Türkmenler de bu kitaba inanır. Kakailik Irak‟a, İran‟dan sufiler aracılığıyla bin yıl önce köylere getirilmiştir. Bektaşiler gibi Kakailikte de mürit, delil, sufi ve seyit diye dört önemli ünvan vardır. Müritler seyitten olan biriyle evlenemez. Seyit olabilmesi için pir olabilmesi gerekir. Kakai inanışında yedi tane pir var. Bünyamin Cebrail‟in kendisinde vücut bulduğu en önde gelen ve dünyayı kontrol eden pirdir. Bir insan ölürse, ruhu başka bir insana geçer. Yani ölüm yoktur. Ölen bedendir, kalan ruhtur. Mesela kaybolan Sultan İshak burada Hacı Bektaş olarak görünmüştür. Seyitler dini ibadetleri yaptırmakla görevlidir. Kakailerin dini törenleri, dini inanışları Şebekler ve Bektaşilerle benzer. Fark tenasüh yani, ruh değişimindedir.

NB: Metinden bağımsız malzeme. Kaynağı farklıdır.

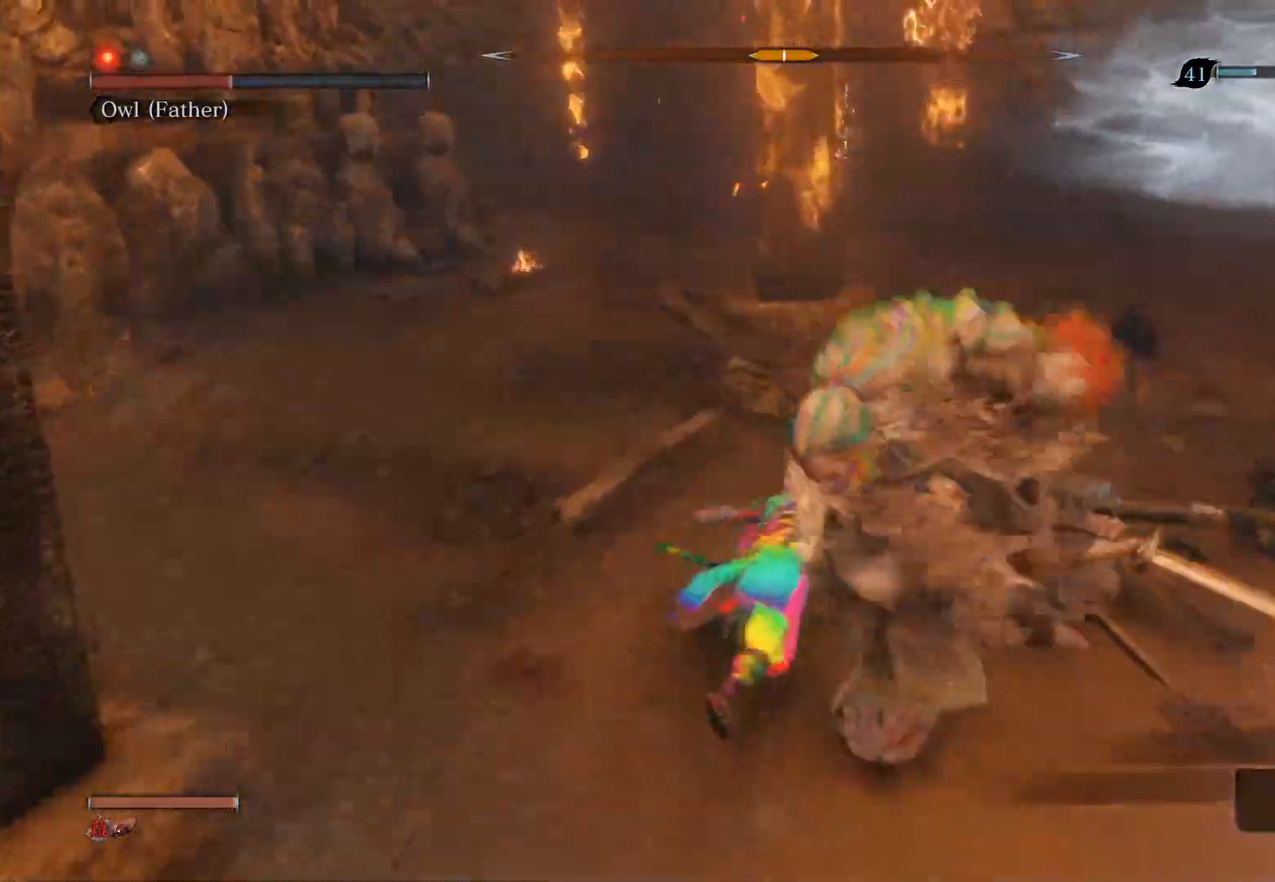
{"buttons": [], "left_stick": "center", "right_stick": "center", "events": [[50, "CIRCLE", "up"], [67, "left_stick", "up-right"], [200, "R1", "down"], [200, "R3", "down"], [333, "left_stick", "center"], [367, "R3", "up"], [417, "R1", "up"]]}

(https://orsam.org.tr/index.php)

(8)

3.1. Kakailikte Tenasüh ve Hulül İnancı

Geleneksel dinlerden monist dinlere kadar her dinde ortaya çıkan hulûl, fevkal beşer ilâhî kudretin insan, hayvan sûretinde somutlaşmasını ifade eder. Animistik dinlerde, eski Mısır ve Grekler‟de, Hinduizm ve Hıristiyanlık‟ta asıl konumuna kavuşmuştur. Mesela Eskimolarda olduğu gibi ruhlar, akrabalarının bedenleriyle öldükten sonra tekrar yeryüzüne döndükleri düşüncesine eski kültürlerde sıkça rastlanmaktadır. Şamanlar, törende taktıkları maskla temsil ettiği varlığın ruhuna ait olduklarına inanırlar. Eski Mısır‟da firavun tanrı Horus‟un bedenleşmiş halidir. Yunanlar‟da Zeus ve Artemis hayvan bedeninde yeryüzüne gelirlerdi.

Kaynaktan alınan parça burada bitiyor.